## FRAGMENTO DEL TEXTO
╭──
Dicho de otra forma, el consumidor medio no piensa que una naranja sea mejor que otras por su origen cooperativo. Lo será por su variedad, por el cuidado que ha recibido en el campo o porque ha crecido en unas condiciones atmosféricas idóneas. Que la producción total o parcial de ese campo haya ido a parar a la cooperativa local o que ha acabado en los almacenes de una empresa agroalimentaria no tiene mayor trascendencia. Esta misma reflexión se puede hacer con la mayoría de los productos, ya sean tomates, patatas, alcachofas o pimientos morrones.
Sin embargo, esta norma de consumo doméstico se rompe tradicionalmente para bien y para mal con dos productos concretos: el aceite y el vino.
El consumidor medio (lo de medio es un término poco científico que significa normal, no especializado en estos temas ni especialmente sibarita) tiene la tendencia a considerar el aceite de cooperativa de una calidad superior al comercializado. No sabe muy bien por qué, aunque sí que es consciente de que hay bastantes cooperativas oleicas que determinan y garantizan un nivel superior de calidad. Pero, en general, siempre van a preferir el aceite de esa almazara cercana (no necesariamente) de la que forman parte los productores de la comarca, antes que una botella de plástico del supermercado, aunque sea de una marca conocida y de calidad contrastada. No me refiero ya a las botellas de calidad premium, con un precio bastante superior, que pueden adquirirse en tiendas más especializadas y que, curiosamente, son también en la mayoría de los casos marcas de cooperativas.
En definitiva, el aceite de cooperativa nos gusta, nos da confianza. Pensamos, no sin razón, que es más puro, más auténtico, más sano y más cercano.
╰──
## INFORMACIÓN EXTRAÍDA
╭──
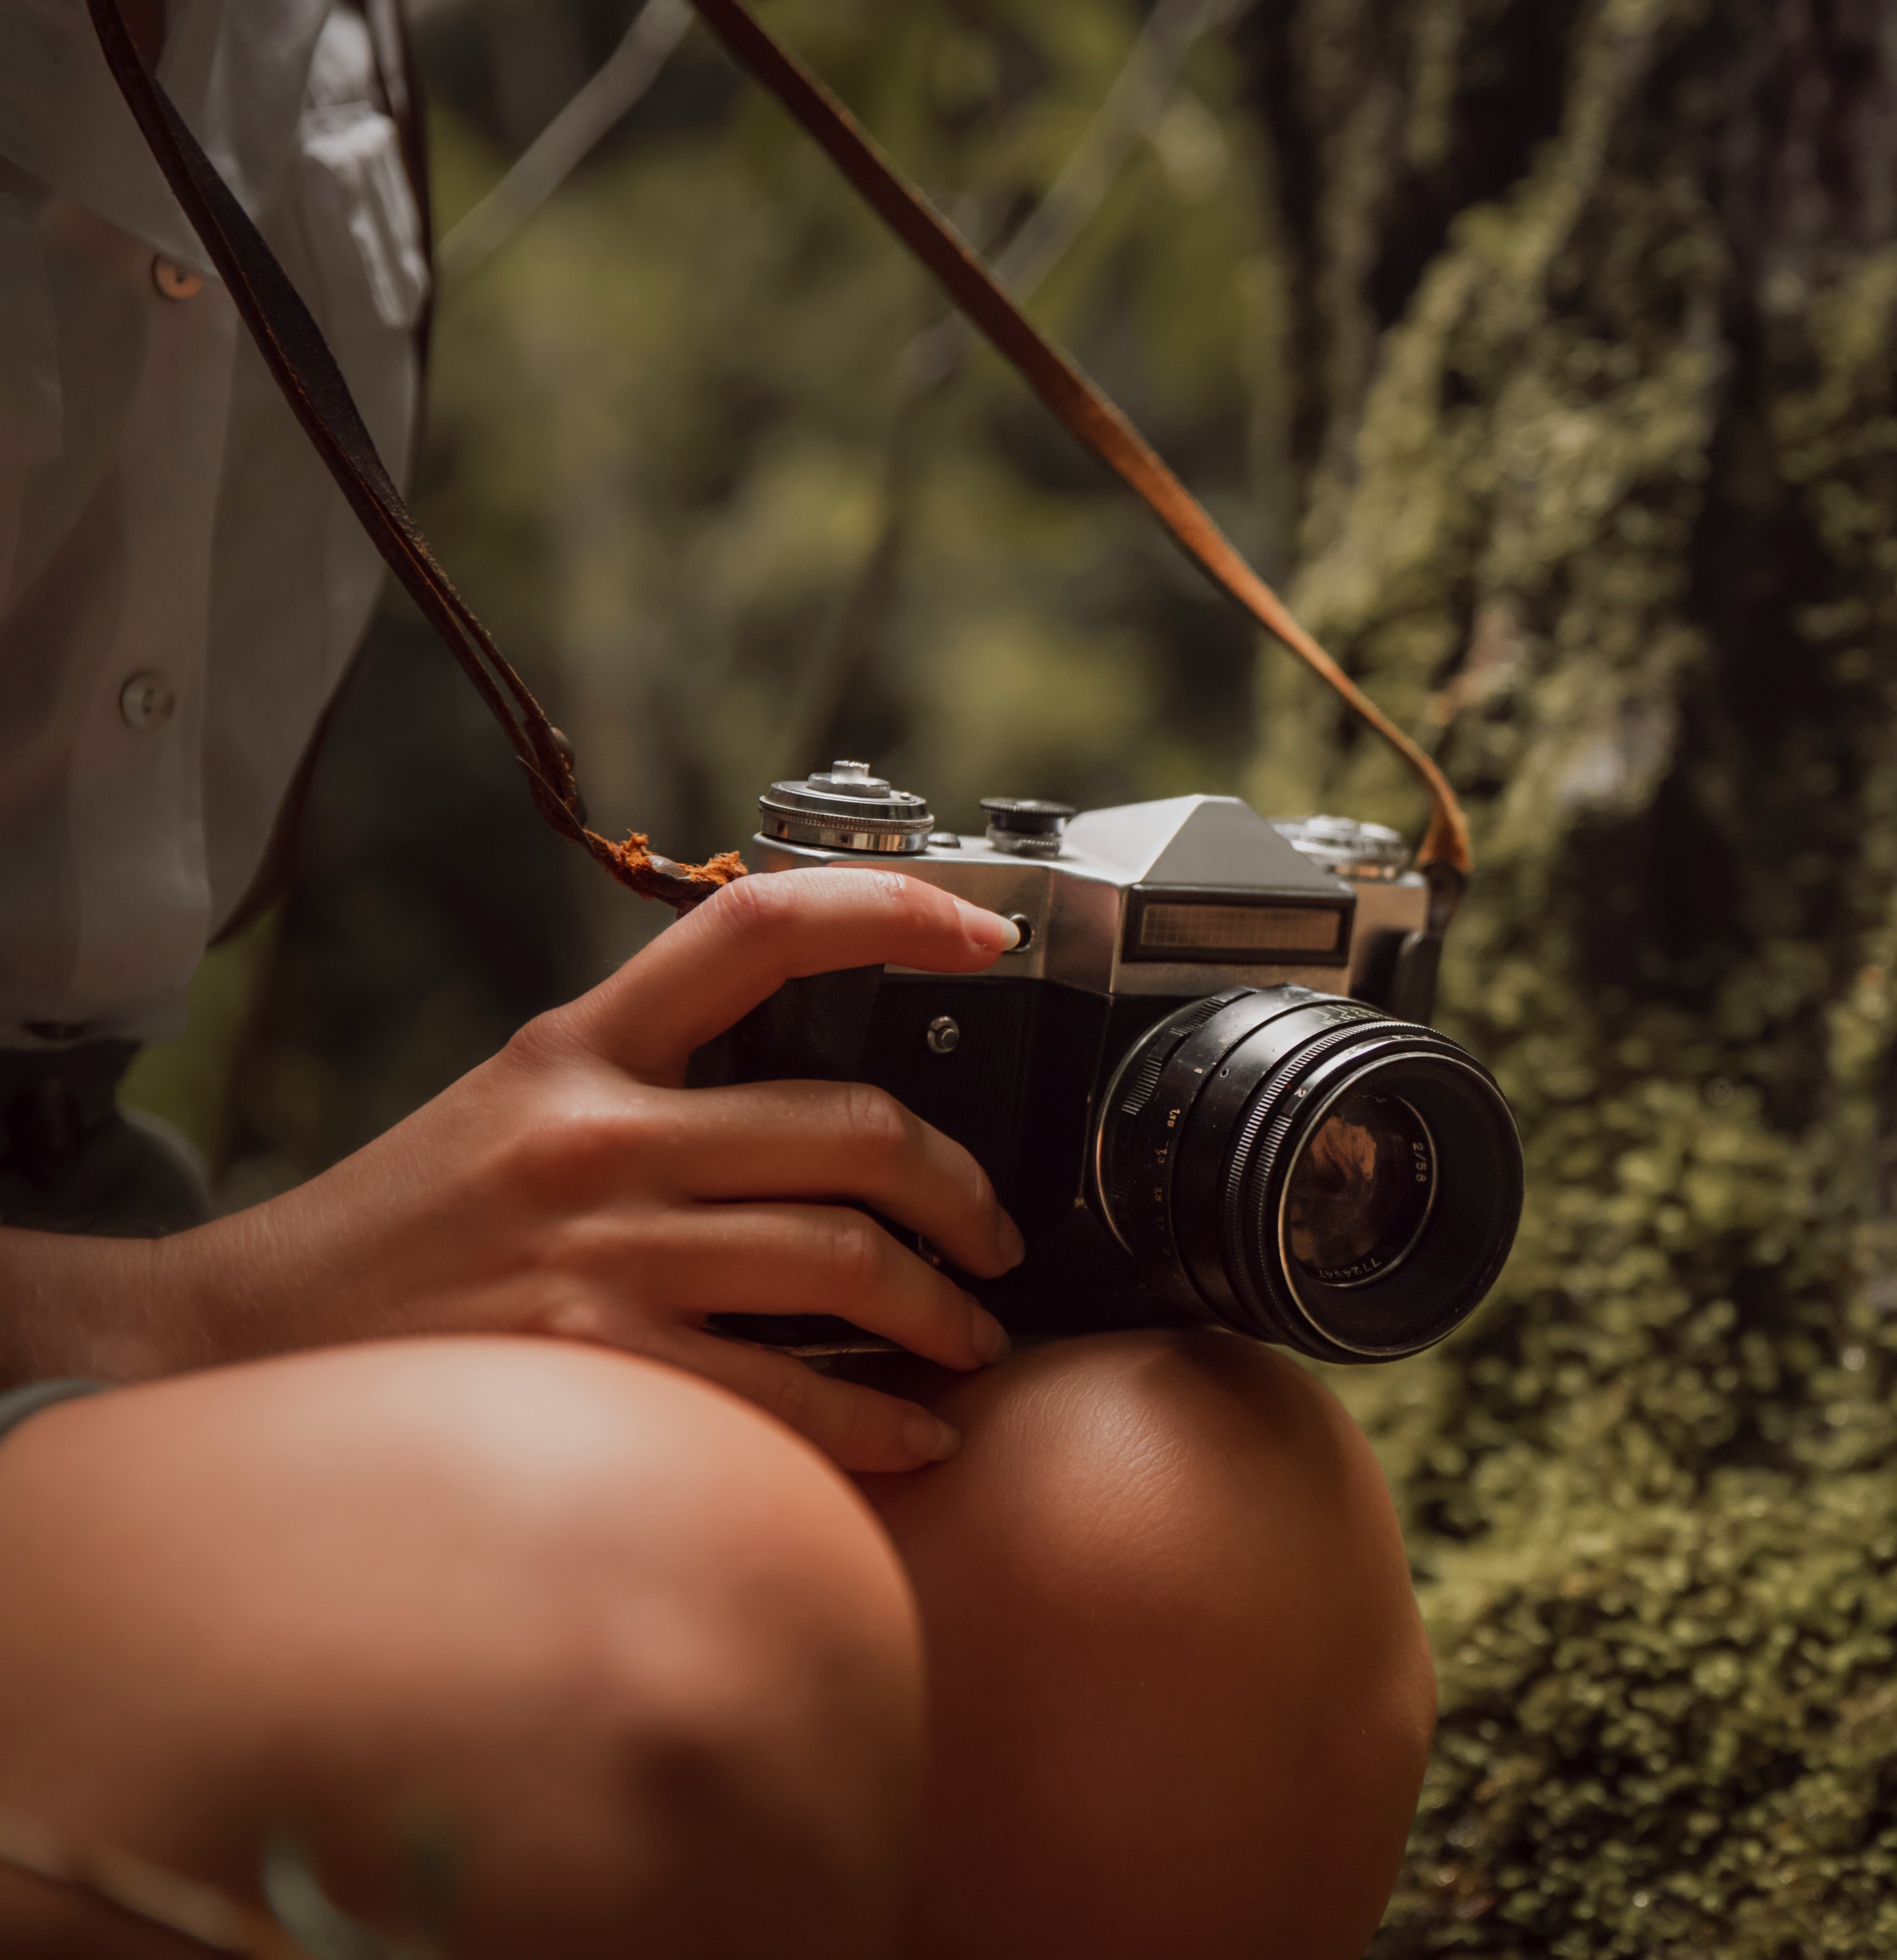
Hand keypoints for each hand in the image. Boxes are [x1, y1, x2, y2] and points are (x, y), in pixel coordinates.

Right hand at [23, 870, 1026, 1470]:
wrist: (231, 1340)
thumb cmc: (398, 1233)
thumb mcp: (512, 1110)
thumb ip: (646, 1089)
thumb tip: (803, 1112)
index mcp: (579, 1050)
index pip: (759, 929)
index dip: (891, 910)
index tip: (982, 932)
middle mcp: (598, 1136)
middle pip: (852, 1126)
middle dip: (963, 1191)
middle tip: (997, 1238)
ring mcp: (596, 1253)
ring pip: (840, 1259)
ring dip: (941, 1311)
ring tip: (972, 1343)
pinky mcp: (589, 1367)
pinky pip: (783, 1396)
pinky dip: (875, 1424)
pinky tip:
╰──
## SEGÚN LA INFORMACIÓN
(a) En el texto sobre el aceite de cooperativa, ¿por qué el consumidor medio no cree que una naranja sea mejor por venir de una cooperativa? Contesta en una a tres oraciones.
(b) Sigue escribiendo el texto sobre el aceite y el vino de cooperativa a partir de su última oración.
Este material no tiene relación con el texto.

## RESULTADOS EN ORDEN
(a) Porque, para él, una naranja es mejor por su variedad, por el cuidado que recibió en el campo o por haber crecido con un clima idóneo. Que la cosecha haya ido a la cooperativa local o a una empresa agroalimentaria no tiene mayor importancia.

(b)
El anverso de la moneda se produce con los vinos. Desde hace muchos años, el vino de cooperativa está considerado como un producto de baja calidad sólo apto para mezclarlo con la gaseosa en los almuerzos. Una idea que se justifica en cierta manera porque lo que conocemos como vino de cooperativa es el granel, que se vende a otras bodegas o se exporta y que supone, todavía en muchos casos, gran parte de la producción de las entidades vitivinícolas. Un granel que en muchos casos es un producto de excelente calidad, aunque lógicamente no esté al nivel de un embotellado que se ha procesado bajo la dirección del enólogo. Pero hace ya mucho años que las cooperativas embotellan y tiene en el mercado una marcas extraordinarias y con una amplia gama de precios. El concepto 'vino de cooperativa' dista mucho de ser el de antaño, el que hacía referencia únicamente al granel de menor calidad. Hablar de vino de cooperativas, a día de hoy, es hablar de bodegas que están a la cabeza en tecnología, calidad y prestigio tanto a nivel nacional como internacional. Y, sin embargo, hay algunas entidades que prefieren ocultar ese dato en la etiqueta de sus botellas, el de su origen cooperativo, puesto que desde el punto del marketing parece que es menos comercial. No todas, ni tampoco de forma taxativa, no se trata de confundir al consumidor. Pero aún parece que pesa esa idea de que el denominado 'consumidor medio' preferirá comprar en el supermercado cualquier marca conocida que no proceda de una cooperativa.
Afortunadamente es un concepto que está cambiando en los últimos años y a gran velocidad. No sólo el aceite, también el vino de cooperativa es un producto de gran calidad y que no deja de mejorar, con bodegas que se gestionan con la misma profesionalidad y eficiencia que las de las grandes marcas del mercado. La prueba está en los premios que obtienen en los concursos internacionales. A consumir, pues.